パントマイム風の振り付けで「せつなくなぃ?」をシアトリカルに聴かせた後、「生きてゆくのです?」でカラっと明るくオーディエンスの感情を解放する。アルバムの曲順の意図がはっきり伝わる、素晴らしいライブだ。とどめは「THE ONE」。人気の高いこの大作は、アリーナ・クラスにふさわしい壮大な構成を持っている。曲の持つ本来のスケールの大きさを、横浜アリーナで見事に現わしたのだった。
アンコールで吉田はふわふわのフードのついたパーカー姿。もう一度デヴィ爺ことデヴィッド・T.ウォーカーを呼び込んで「WINTER SONG ~ DANCING SNOWFLAKES VERSION ~」。この曲を聴くと、本格的な冬の到来を実感するファンも多いことだろう。

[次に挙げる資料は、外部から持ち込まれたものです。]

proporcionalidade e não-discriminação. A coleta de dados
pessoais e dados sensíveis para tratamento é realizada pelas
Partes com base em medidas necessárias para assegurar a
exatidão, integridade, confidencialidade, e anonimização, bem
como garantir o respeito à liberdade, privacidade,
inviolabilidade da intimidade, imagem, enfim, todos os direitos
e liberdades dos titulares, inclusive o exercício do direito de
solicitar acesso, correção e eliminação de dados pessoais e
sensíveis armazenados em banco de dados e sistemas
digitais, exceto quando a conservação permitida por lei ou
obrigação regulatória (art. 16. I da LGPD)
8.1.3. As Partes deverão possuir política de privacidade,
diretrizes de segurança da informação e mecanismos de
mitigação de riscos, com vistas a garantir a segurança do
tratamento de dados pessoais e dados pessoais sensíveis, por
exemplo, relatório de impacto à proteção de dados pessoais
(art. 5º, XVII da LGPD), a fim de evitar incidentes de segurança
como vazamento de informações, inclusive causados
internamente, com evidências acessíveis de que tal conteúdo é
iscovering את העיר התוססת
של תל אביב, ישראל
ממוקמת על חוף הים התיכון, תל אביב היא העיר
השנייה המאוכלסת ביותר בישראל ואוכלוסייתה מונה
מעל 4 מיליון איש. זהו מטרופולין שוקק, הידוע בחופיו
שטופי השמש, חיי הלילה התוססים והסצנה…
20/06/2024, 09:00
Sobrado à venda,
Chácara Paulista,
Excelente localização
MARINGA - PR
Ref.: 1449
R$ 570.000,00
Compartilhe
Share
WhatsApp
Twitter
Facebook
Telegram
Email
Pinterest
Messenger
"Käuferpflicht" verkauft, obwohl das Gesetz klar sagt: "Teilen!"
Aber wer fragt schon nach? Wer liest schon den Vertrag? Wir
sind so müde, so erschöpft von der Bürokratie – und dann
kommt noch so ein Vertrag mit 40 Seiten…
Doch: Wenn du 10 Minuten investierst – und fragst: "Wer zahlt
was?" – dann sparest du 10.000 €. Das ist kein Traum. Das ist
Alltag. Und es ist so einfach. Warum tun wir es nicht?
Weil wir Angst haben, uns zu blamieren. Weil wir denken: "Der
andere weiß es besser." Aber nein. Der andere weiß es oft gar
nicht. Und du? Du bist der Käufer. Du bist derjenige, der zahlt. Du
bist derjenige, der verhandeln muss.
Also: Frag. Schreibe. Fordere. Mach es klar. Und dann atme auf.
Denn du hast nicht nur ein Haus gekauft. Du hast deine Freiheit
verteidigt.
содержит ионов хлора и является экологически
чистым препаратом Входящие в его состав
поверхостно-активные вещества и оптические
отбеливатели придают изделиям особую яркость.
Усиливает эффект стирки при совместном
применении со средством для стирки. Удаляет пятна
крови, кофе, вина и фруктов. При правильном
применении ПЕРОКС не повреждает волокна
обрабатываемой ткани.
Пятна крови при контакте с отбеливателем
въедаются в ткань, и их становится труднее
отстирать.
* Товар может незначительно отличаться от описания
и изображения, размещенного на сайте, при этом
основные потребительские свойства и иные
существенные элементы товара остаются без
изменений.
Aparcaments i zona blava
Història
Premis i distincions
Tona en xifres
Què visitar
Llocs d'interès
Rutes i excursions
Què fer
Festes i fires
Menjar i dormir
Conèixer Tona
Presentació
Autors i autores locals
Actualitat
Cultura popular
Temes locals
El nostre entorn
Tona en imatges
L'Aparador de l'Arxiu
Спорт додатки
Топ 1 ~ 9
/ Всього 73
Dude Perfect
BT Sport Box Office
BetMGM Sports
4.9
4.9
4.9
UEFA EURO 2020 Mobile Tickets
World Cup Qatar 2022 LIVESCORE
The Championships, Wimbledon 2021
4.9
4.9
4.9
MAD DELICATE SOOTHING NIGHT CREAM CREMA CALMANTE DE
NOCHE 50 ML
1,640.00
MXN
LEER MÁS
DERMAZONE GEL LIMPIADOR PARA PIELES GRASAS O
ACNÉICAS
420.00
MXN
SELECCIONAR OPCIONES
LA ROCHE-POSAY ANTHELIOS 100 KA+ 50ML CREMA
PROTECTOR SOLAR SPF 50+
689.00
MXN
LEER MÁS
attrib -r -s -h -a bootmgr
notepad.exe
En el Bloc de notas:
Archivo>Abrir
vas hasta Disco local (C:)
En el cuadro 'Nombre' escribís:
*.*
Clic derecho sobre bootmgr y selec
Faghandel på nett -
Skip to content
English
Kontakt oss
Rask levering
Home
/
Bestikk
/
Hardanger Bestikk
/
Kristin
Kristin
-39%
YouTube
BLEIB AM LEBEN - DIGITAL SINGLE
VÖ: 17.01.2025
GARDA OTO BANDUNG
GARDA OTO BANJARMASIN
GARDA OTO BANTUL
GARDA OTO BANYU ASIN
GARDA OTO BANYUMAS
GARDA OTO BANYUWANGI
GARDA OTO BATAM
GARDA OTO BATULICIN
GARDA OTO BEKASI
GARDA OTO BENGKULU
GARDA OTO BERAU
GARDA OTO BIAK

いよいよ終わりのときが迫る。最後の最後は、吉田のアカペラだった。「長い曲を選んじゃったけど、いいかな?」。歌い始めたのはエディット・ピアフのシャンソンを、岩谷時子が日本語に訳した「愛の讃歌」だった。♪あなたの燃える手で あたしを抱きしめて~(中略) あたしを燃やす火 心とかす恋よ♪。リリックがそのまま、ドリのことに思えてくる。オーディエンスのひとりひとりに歌いかける吉田の真っ直ぐな声が、冬の祭典の終わりを熱くやさしく告げていた。
【 取材・文:平山雄一 】
ライブ 女性ボーカル DREAMS COME TRUE 中澤信栄 FUZZY CONTROL LOVE Who the Bitch
セットリスト
LOVE
- STAY
- ツリーを飾ろう
- 遠い声
- テレパス
FUZZY CONTROL
- 1℃
- latest
- モナリザ
- SUNSET
中澤 信栄
- マボロシ
- THE CRISTMAS SONG
- I DON'T KNOW MUCH
- 君のいない世界
- 夢物語
- メッセージ
Who the Bitch
- Superstar
- カリスマヒーロー
- Chicken Heart
- 赤いレモンティー
DREAMS COME TRUE
- LOVE CENTRAL
- その先へ
- LIES, LIES.
- ANOTHER JUNK IN MY TRUNK
- POISON CENTRAL
- FALL IN LOVE AGAIN
- ねぇ
- Eleanor Rigby (David T. Walker)
- せつなくなぃ?
- 生きてゆくのです♡
- GODSPEED!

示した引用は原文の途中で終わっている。